Extrait choisi ▸

ÉDITORIAL 10 – L’avion électrique sauvera-t-il l’aviation de montagne ?


Un article d’Aérobuzz en date du vendredi 14 mai 2021 annonce l’établissement, entre le mardi 1er juin et le vendredi 15 octobre 2021, d’une Zone restreinte temporaire (ZRT) autour du sommet du mont Blanc, « pour tous les aéronefs, sauf pour les secours, le travail aérien du secteur et les aéronefs électriques avec équipage à bord… », ce qui exclut de facto les drones aériens.

MESURES INSTAURÉES PAR LE SUP AIP 120/2021

Nous ne reviendrons pas sur les arguments ayant conduit les autorités à décréter ce SUPplement to Air Information Publication (SUP AIP).

En substance, ce document annonce la création d’une Zone réglementée temporaire (ZRT) en complément de l’arrêté préfectoral concernant la zone de protection d’habitats naturels du mont-Blanc (site d’exception) ainsi que la modification de zones réglementées. Cette ZRT sera active du 1er juin au 15 octobre 2021.

  • La zone ZRT 30C (site classé) a pour objectif de protéger le site du mont-Blanc pendant la période d’ouverture des refuges, soit du mardi 1er juin au vendredi 15 octobre 2021 (H24). La frontière Est de la ZRT suit la ligne de crête comprise entre l’aiguille du Midi et le mont Maudit.
  • La zone R30B voit son plancher relevé au-dessus de la ZRT 30C avec de nouveaux contours de part et d’autres de la R30A entre le lac des Gaillands et la pointe de Gigord (H24 du jeudi 1er juillet au mardi 31 août). La frontière nord-ouest de la R30B suit la ligne de chemin de fer entre le lac des Gaillands au sud et la gare des Tines au nord. De la gare des Tines à la pointe de Gigord, la limite de la R30B suit une ligne de crête.
  • La zone R30A est désactivée pendant l’activation de la R30B (active donc H24 du 1er au 30 juin et du 1er septembre au 15 octobre 2021).
  • Les R30A et R30B sont perméables aux aéronefs en mission de secours en montagne.
  • Pour la zone R30C, contournement obligatoire pour la Circulation aviation générale (CAG), idem pour les Planeurs ultra légers (PUL), autrement dit les parapentes, du jeudi 1er juillet au mardi 31 août, mais pénétration autorisée des PUL du mardi 1er au mercredi 30 juin et du mercredi 1er septembre au vendredi 15 octobre, mais avec atterrissages interdits, sauf pour l’enchaînement alpinisme-parapente et le paralpinisme. Les aéronefs non motorisés autres que PUL (comprendre les planeurs…), pénétration autorisée mais atterrissages interdits (sic). Pour les zones R30B et R30A, contournement obligatoire pour les PUL.

Consigne 1 ▸ Dans l'éditorial sur la zone du mont Blanc, recopiez le passage commençant par « ÉDITORIAL 10 – » et se poursuivant jusqu'à « Publication (SUP AIP). », en renommant « aéronefs » en « appareils ».
Consigne 2 ▸ Pour chacune des affirmations suivantes, indiquez si l'éditorial sur la zone du mont Blanc la confirme ou non, en citant les mots décisifs du texte. (a) La ZRT 30C est active du 1er juin au 15 octobre 2021. (b) La zone R30A reste active pendant l'activation de la R30B. (c) Les PUL peuvent entrer dans les zones R30B et R30A.

Données enregistrées ▸
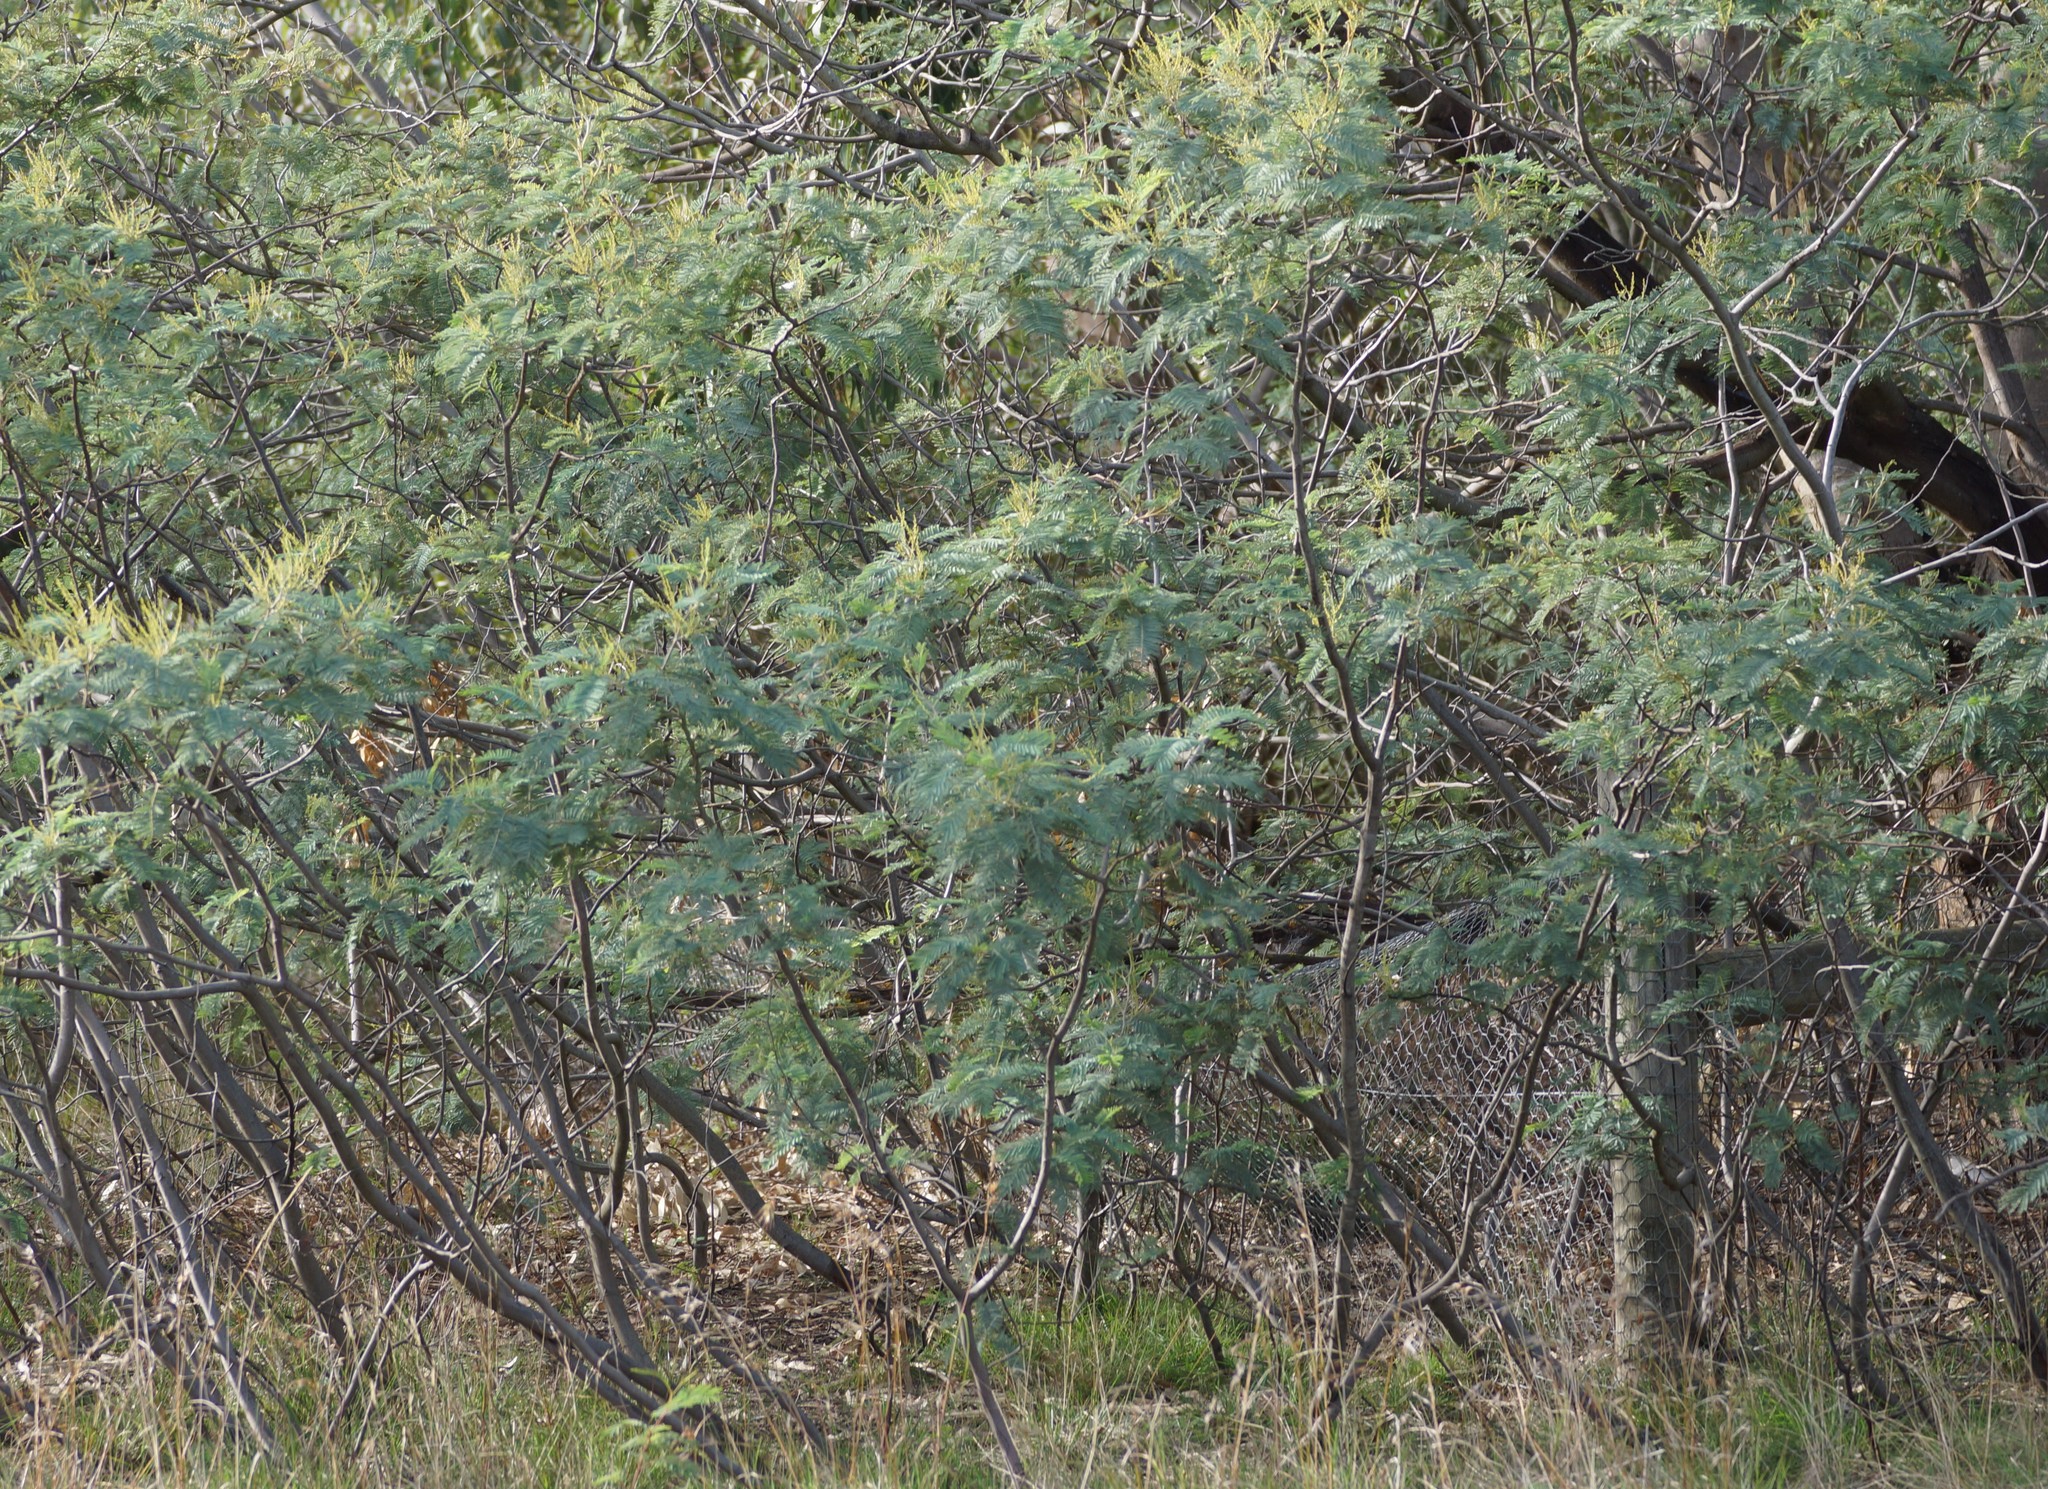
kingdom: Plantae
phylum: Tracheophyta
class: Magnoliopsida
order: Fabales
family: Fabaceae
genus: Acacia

Réponse attendue 1 ▸
ÉDITORIAL 10 – L’avion électrique sauvera-t-il l’aviation de montagne ?


Un article d’Aérobuzz en date du vendredi 14 mai 2021 annonce l’établissement, entre le mardi 1er juin et le vendredi 15 octobre 2021, d’une Zone restreinte temporaire (ZRT) autour du sommet du mont Blanc, « pour tous les appareils, sauf pour les secours, le travail aérien du secteur et les appareils électriques avec équipage à bord… », ce qui exclut de facto les drones aériens.

MESURES INSTAURÉES PAR LE SUP AIP 120/2021

Nous ne reviendrons pas sur les arguments ayant conduit les autorités à décréter ce SUPplement to Air Information Publication (SUP AIP).

Réponse attendue 2 ▸
(a) Oui : « soit du mardi 1er juin au vendredi 15 octobre 2021 (H24) ».
(b) Non : « La zone R30A est désactivée pendant l’activation de la R30B ».
(c) Non : « Pour les zones R30B et R30A, contournement obligatoire pour les PUL. »